Passage provided:
Mrs. Walker advised that she called John Anthony Walker, Jr., and told him she would not be able to meet him at 7 P.M. this evening as planned. Barbara Walker advised that John Walker was angry because she would not meet him and stated during their conversation, “We’ll hook up before you leave here. It is vital that we talk. There are things that cannot be discussed on the phone.”

The next day, April 11, Barbara telephoned Hunter again.

“I’ve got to meet John,” she said. “Otherwise, he’ll be suspicious. He’s picking me up tonight at seven.”

Hunter and Andress scurried to the now familiar parking lot and picked up Barbara for another meeting.

“You must tell John that you haven’t turned him in,” Hunter told Barbara. “Tell him you lost your nerve. Tell him you just couldn’t do it.”

Barbara agreed and then she stunned the agents.

“I want to wear a wire,” she said. “I want you to fix it so you can listen to what we say.”

“Barbara, what if he pats you down?” Hunter replied.

Given information:
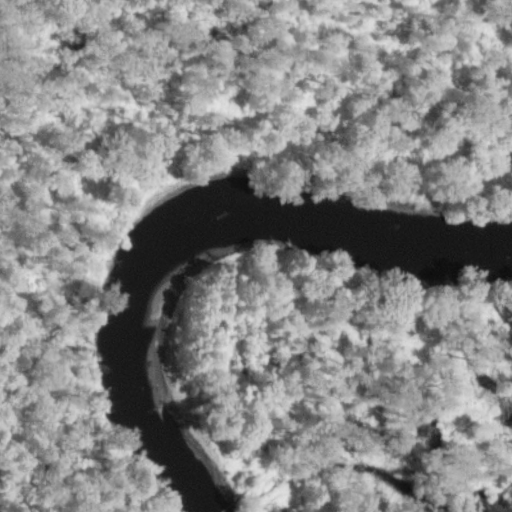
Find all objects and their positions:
river: (198, 207)
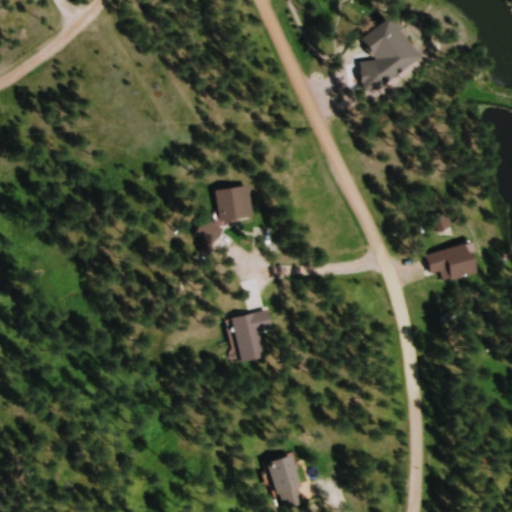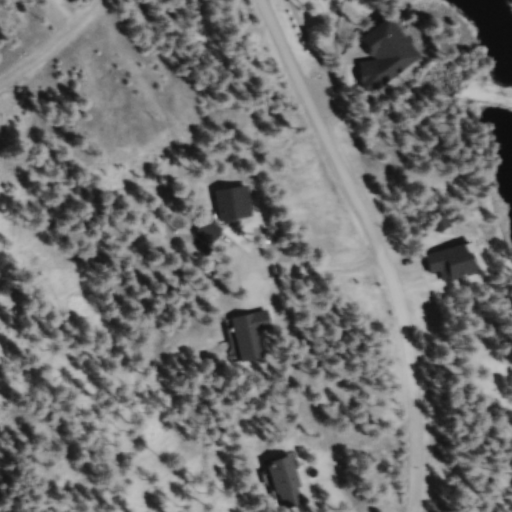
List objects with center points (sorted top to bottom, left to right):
road: (56, 47)
building: (230, 205)
building: (205, 233)
road: (369, 247)
building: (446, 265)
building: (248, 340)
building: (280, 482)
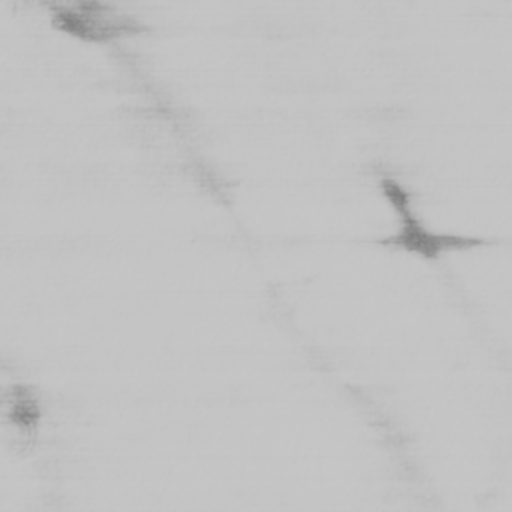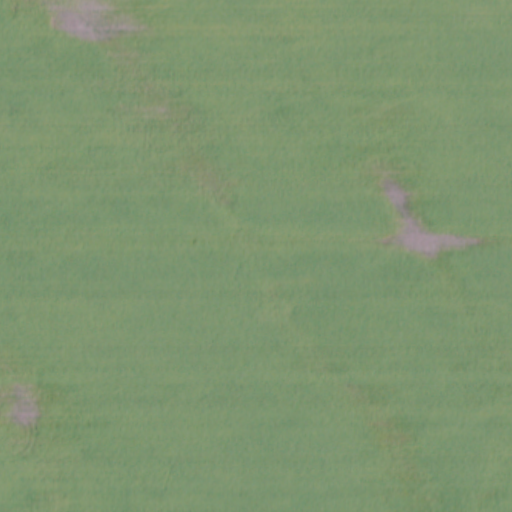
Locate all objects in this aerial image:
crop: (255, 256)
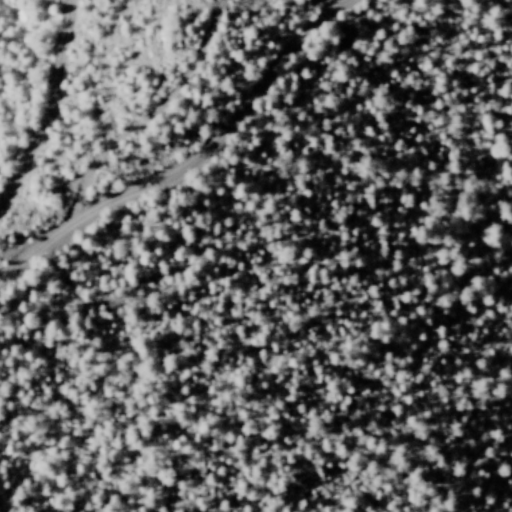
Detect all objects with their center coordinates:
road: (99, 200)
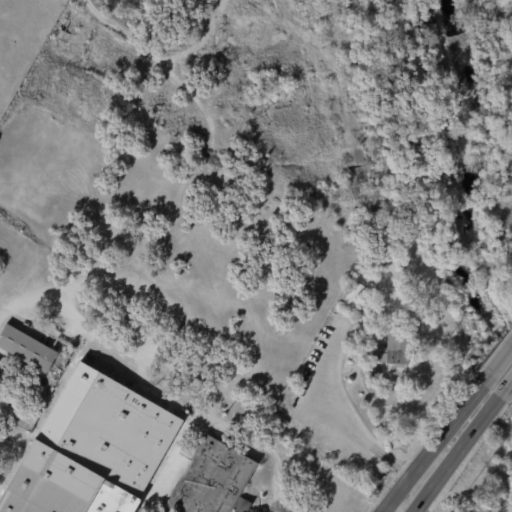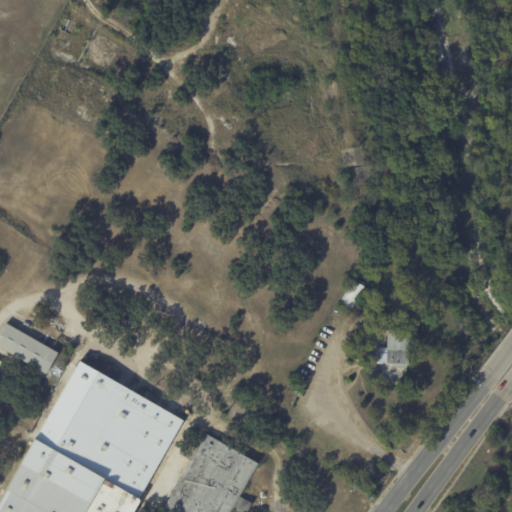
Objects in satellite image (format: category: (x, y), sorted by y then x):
building: (356, 163)
building: (350, 295)
building: (351, 295)
building: (26, 348)
building: (26, 348)
building: (392, 356)
building: (390, 357)
road: (498, 365)
road: (506, 388)
road: (350, 425)
road: (432, 447)
building: (92, 448)
road: (457, 454)
building: (122, 458)
building: (212, 480)
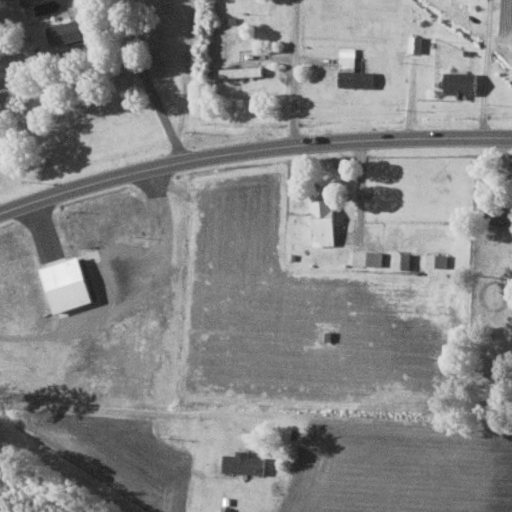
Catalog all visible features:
road: (394, 5)
building: (236, 20)
crop: (504, 25)
building: (68, 31)
building: (77, 31)
building: (417, 43)
road: (270, 55)
building: (353, 70)
building: (244, 71)
building: (355, 71)
road: (143, 74)
road: (188, 80)
building: (462, 82)
building: (462, 83)
road: (412, 99)
road: (252, 149)
road: (361, 186)
building: (499, 215)
building: (499, 215)
building: (324, 218)
building: (326, 219)
road: (43, 230)
building: (368, 257)
building: (370, 257)
building: (439, 259)
building: (405, 260)
building: (67, 284)
building: (68, 284)
parking lot: (115, 285)
road: (133, 297)
building: (329, 335)
road: (116, 410)
crop: (120, 453)
crop: (403, 462)
building: (244, 463)
building: (245, 463)
building: (227, 509)
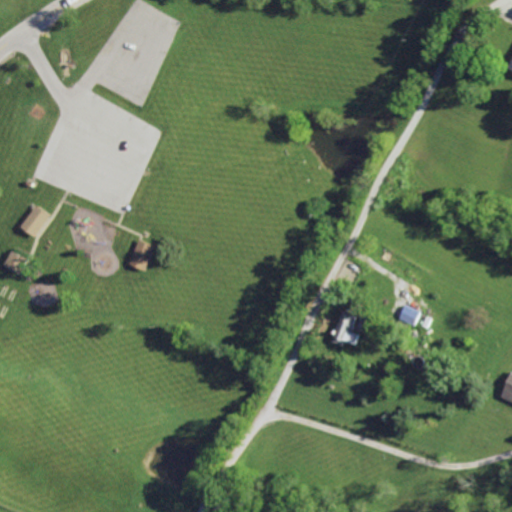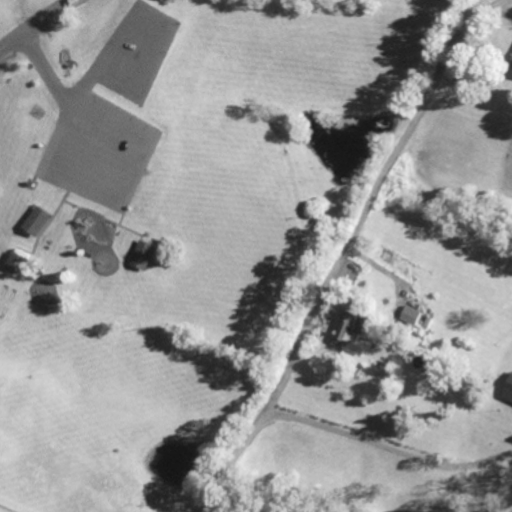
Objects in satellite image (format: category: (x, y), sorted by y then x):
park: (404, 2)
road: (38, 24)
road: (151, 32)
building: (511, 65)
building: (510, 67)
road: (44, 69)
road: (77, 89)
road: (290, 104)
road: (92, 149)
parking lot: (97, 151)
crop: (456, 161)
road: (116, 198)
road: (121, 212)
road: (99, 218)
building: (32, 219)
building: (36, 220)
park: (180, 221)
road: (44, 225)
road: (346, 250)
building: (144, 254)
building: (140, 255)
building: (13, 261)
building: (17, 261)
building: (414, 315)
building: (346, 329)
building: (348, 329)
building: (509, 392)
building: (509, 393)
road: (385, 449)
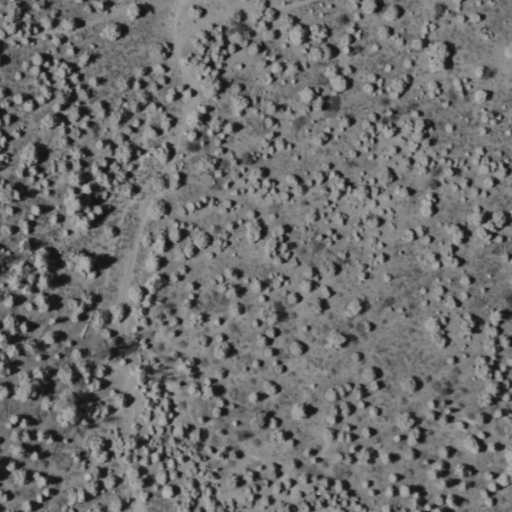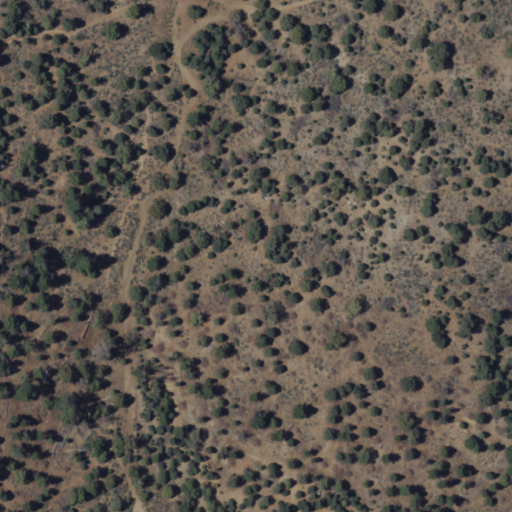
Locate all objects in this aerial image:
road: (335, 27)
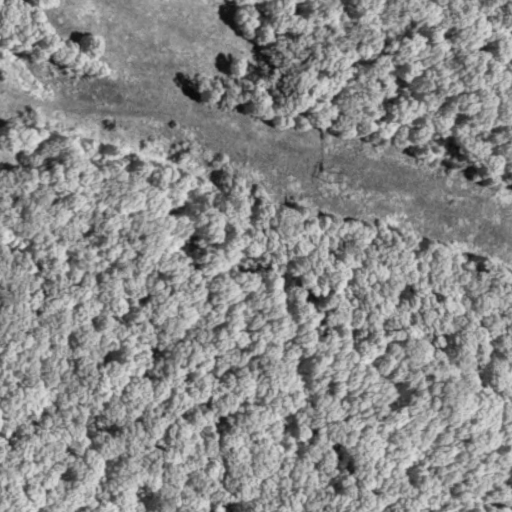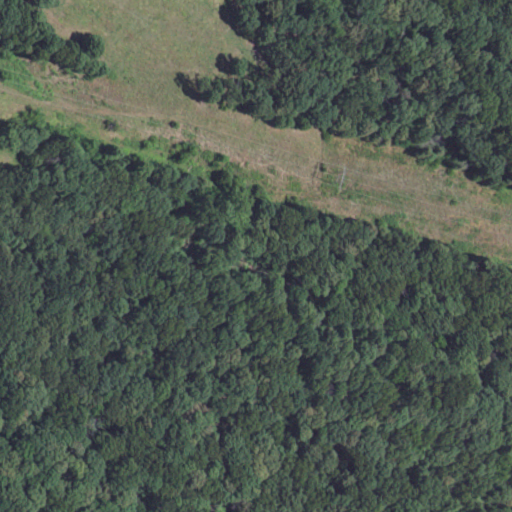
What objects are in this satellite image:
power tower: (323, 175)
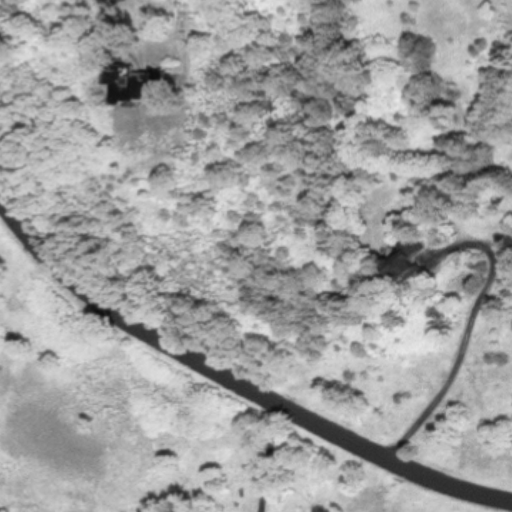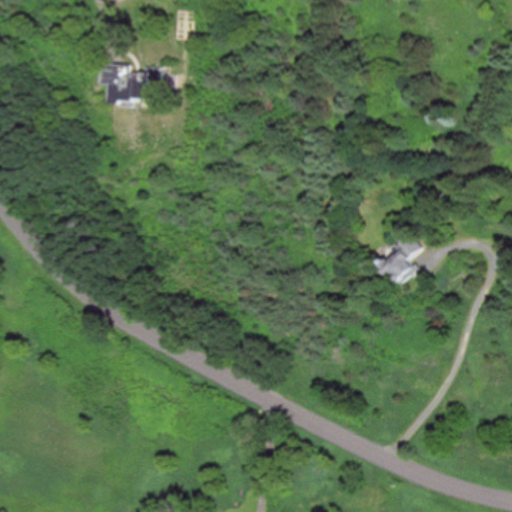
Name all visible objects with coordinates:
building: (404, 261)
road: (461, 350)
road: (233, 384)
road: (268, 458)
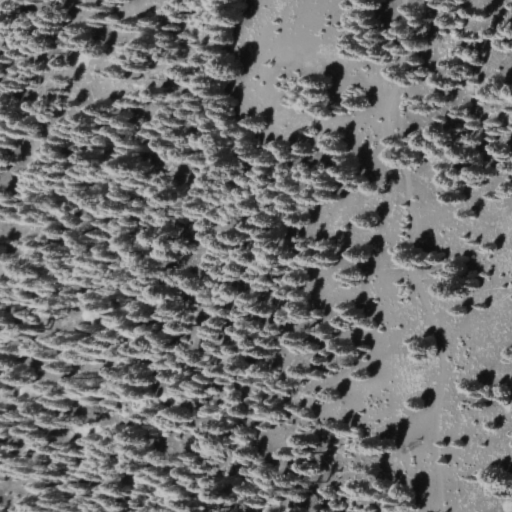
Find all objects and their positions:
road: (408, 255)
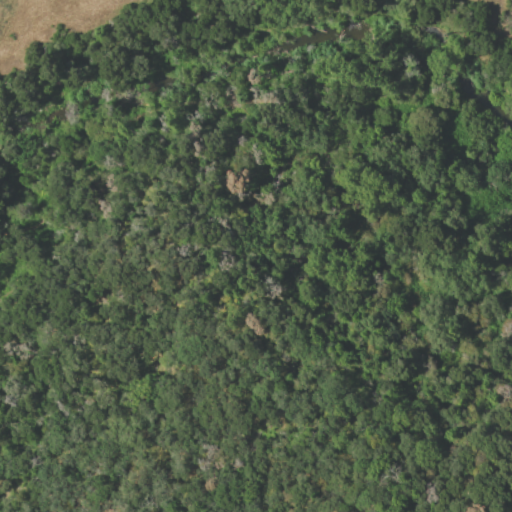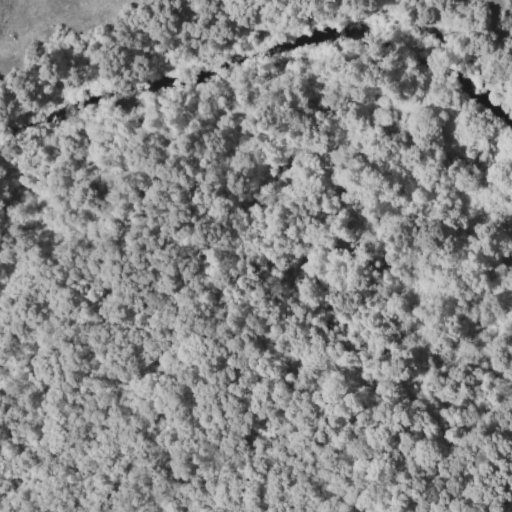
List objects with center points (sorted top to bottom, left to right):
road: (233, 107)
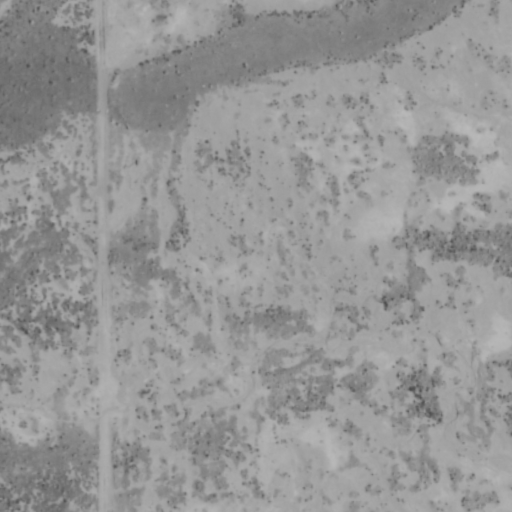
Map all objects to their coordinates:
road: (97, 256)
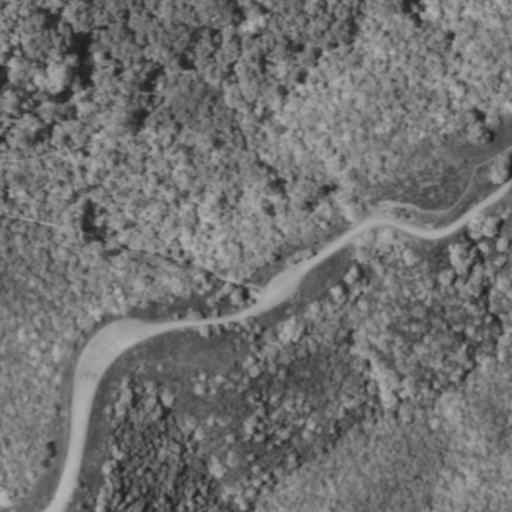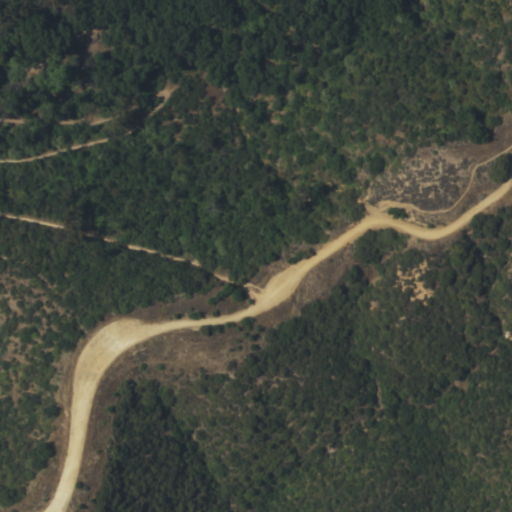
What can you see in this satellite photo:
road: (120, 17)
road: (9, 158)
road: (392, 224)
park: (256, 256)
road: (106, 351)
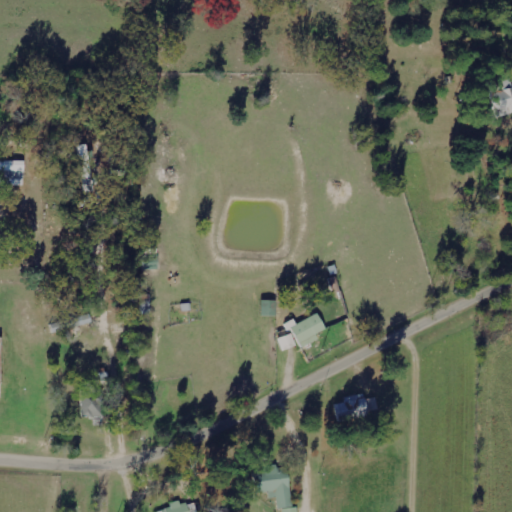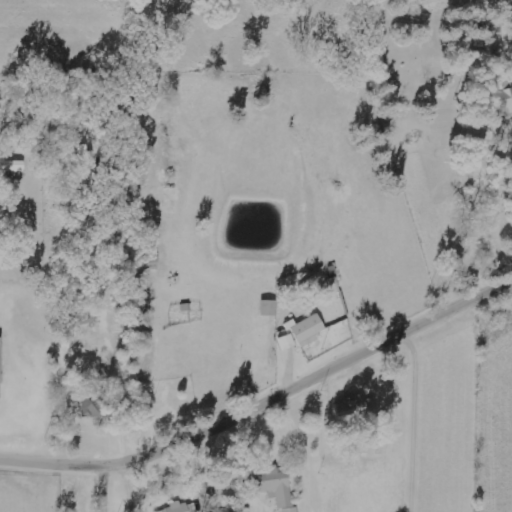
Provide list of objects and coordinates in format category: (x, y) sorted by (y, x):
road: (478, 94)
building: (504, 99)
road: (357, 170)
building: (13, 171)
building: (151, 262)
building: (79, 320)
building: (310, 329)
building: (288, 341)
road: (235, 344)
road: (499, 347)
building: (1, 358)
building: (92, 402)
building: (353, 408)
road: (268, 409)
road: (17, 483)
building: (277, 485)
building: (180, 507)
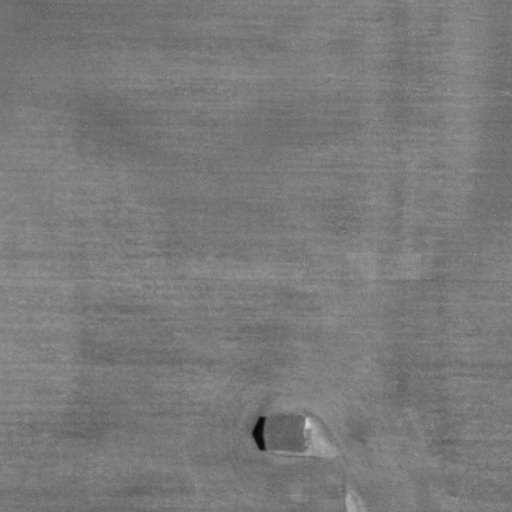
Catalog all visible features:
road: (353, 487)
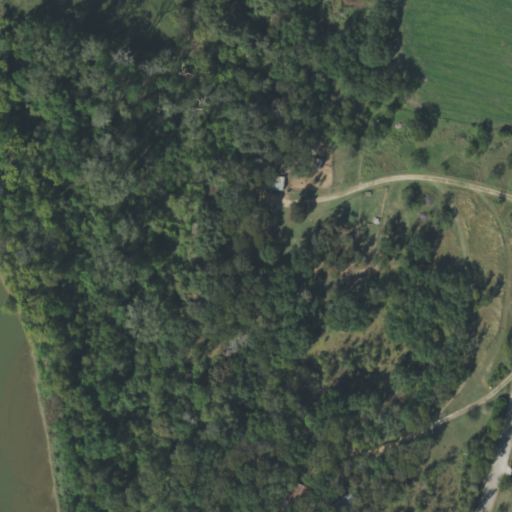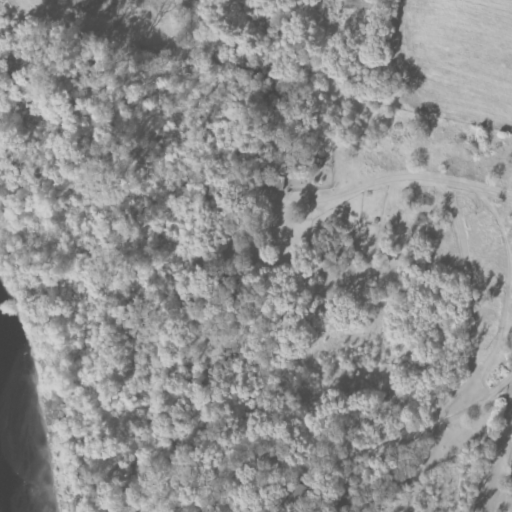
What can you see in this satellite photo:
building: (275, 183)
road: (498, 462)
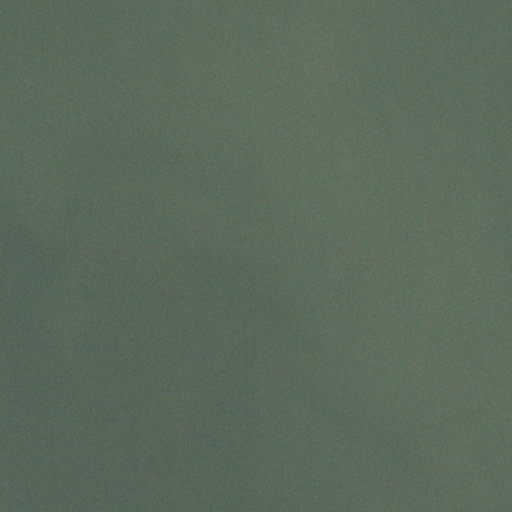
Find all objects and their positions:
river: (193, 260)
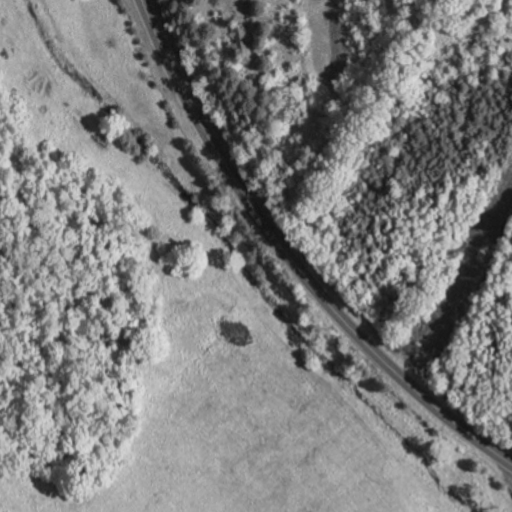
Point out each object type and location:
road: (291, 260)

What this task involves:
In the passage about Barbara Walker and the agents, what did Barbara offer to do that stunned Hunter and Andress?

Response to this exercise:
She offered to wear a wire so the agents could listen to what she and John said.